UPDATE: The Pensacola Protected Bike Lane celebrated the official opening on Friday, September 25. The two-way protected bike lane spans from Wilder Street to Kapiolani Boulevard on the Diamond Head side of the street. This project is one of the Department of Transportation Services complete streets initiatives, and a step towards increasing the connectivity and safety of our community. Learn more.

What will it look like?

Image: Honolulu Complete Streets

The Pensacola project will look similar to the King Street and South Street protected bike lanes (completed in 2014 and 2017): a two-way protected lane on a one-way street. This means that, while drivers can only travel in the mauka to makai direction, cyclists can ride both ways. This design provides the necessary space and protection for cyclists while reducing the risk of collisions with vehicles. 
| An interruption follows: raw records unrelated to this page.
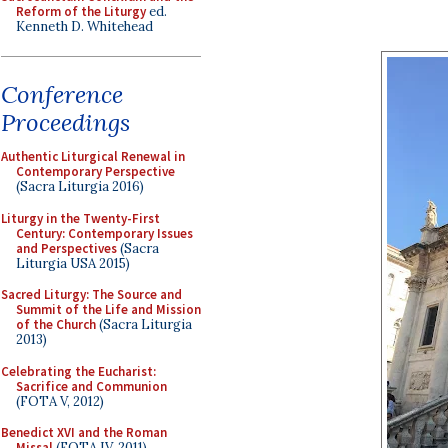
Reform of the Liturgy
ed.
Kenneth D. Whitehead
Conference
Proceedings
Authentic Liturgical Renewal in
Contemporary Perspective
(Sacra Liturgia 2016)
Liturgy in the Twenty-First
Century: Contemporary Issues
and Perspectives
(Sacra
Liturgia USA 2015)
Sacred Liturgy: The Source and
Summit of the Life and Mission
of the Church
(Sacra Liturgia
2013)
Celebrating the Eucharist:
Sacrifice and Communion
(FOTA V, 2012)
Benedict XVI and the Roman
Missal
(FOTA IV, 2011)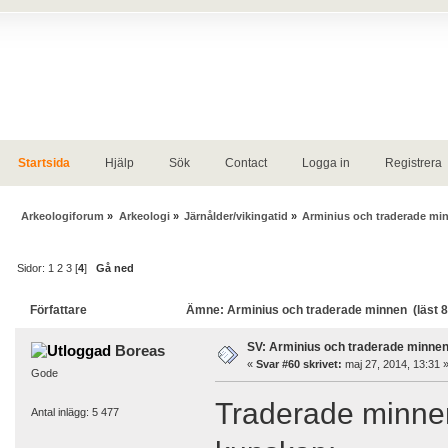
Startsida
Hjälp
Sök
Contact
Logga in
Registrera
Arkeologiforum
»
Arkeologi
»
Järnålder/vikingatid
»
Arminius och traderade mi
Sidor:
1
2
3
[
4
]
Gå ned
Författare
Ämne: Arminius och traderade minnen (läst 
SV: Arminius och traderade minne
Boreas
«
Svar #60 skrivet:
maj 27, 2014, 13:31 
Gode
Traderade minnen
Antal inlägg: 5 477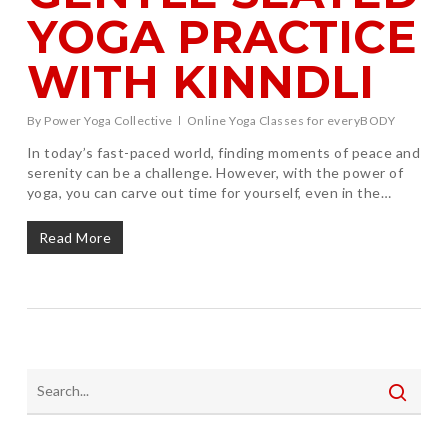
YOGA PRACTICE
WITH KINNDLI
By
Power Yoga Collective
Online Yoga Classes for everyBODY
In today’s fast-paced world, finding moments of peace and
serenity can be a challenge. However, with the power of
yoga, you can carve out time for yourself, even in the…
Read More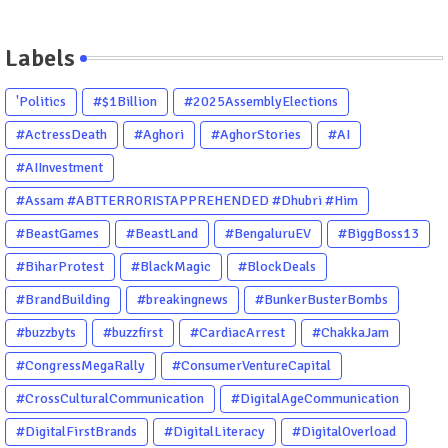
Labels
'Politics
#$1Billion
#2025AssemblyElections
#ActressDeath
#Aghori
#AghorStories
#AI
#AIInvestment
#Assam #ABTTERRORISTAPPREHENDED #Dhubri #Him
#BeastGames
#BeastLand
#BengaluruEV
#BiggBoss13
#BiharProtest
#BlackMagic
#BlockDeals
#BrandBuilding
#breakingnews
#BunkerBusterBombs
#buzzbyts
#buzzfirst
#CardiacArrest
#ChakkaJam
#CongressMegaRally
#ConsumerVentureCapital
#CrossCulturalCommunication
#DigitalAgeCommunication
#DigitalFirstBrands
#DigitalLiteracy
#DigitalOverload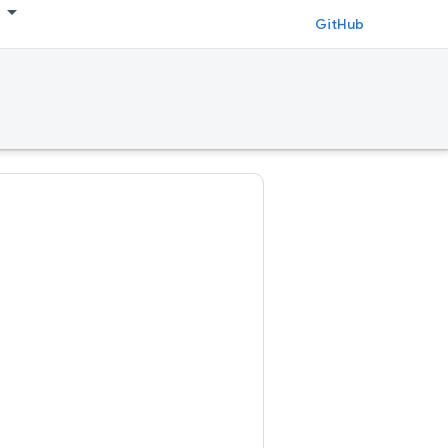
GitHub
According to Hawaii Bicycling League, shortly after the completion of the projects, bicycling increased on King St  by 125% and on South St by 381%

Who will it serve?

The Pensacola protected bike lane will create a safe bicycle route to Makiki and Ala Moana/Kakaako, connecting riders to their homes, places of employment, and popular destinations such as Ala Moana Beach Park and Ala Moana Shopping Center. It will conveniently intersect King Street, one of the most popular routes for bike commuters. 


Several Biki Stops are already located on or within close proximity to the route. See map

Construction is expected to conclude this summer!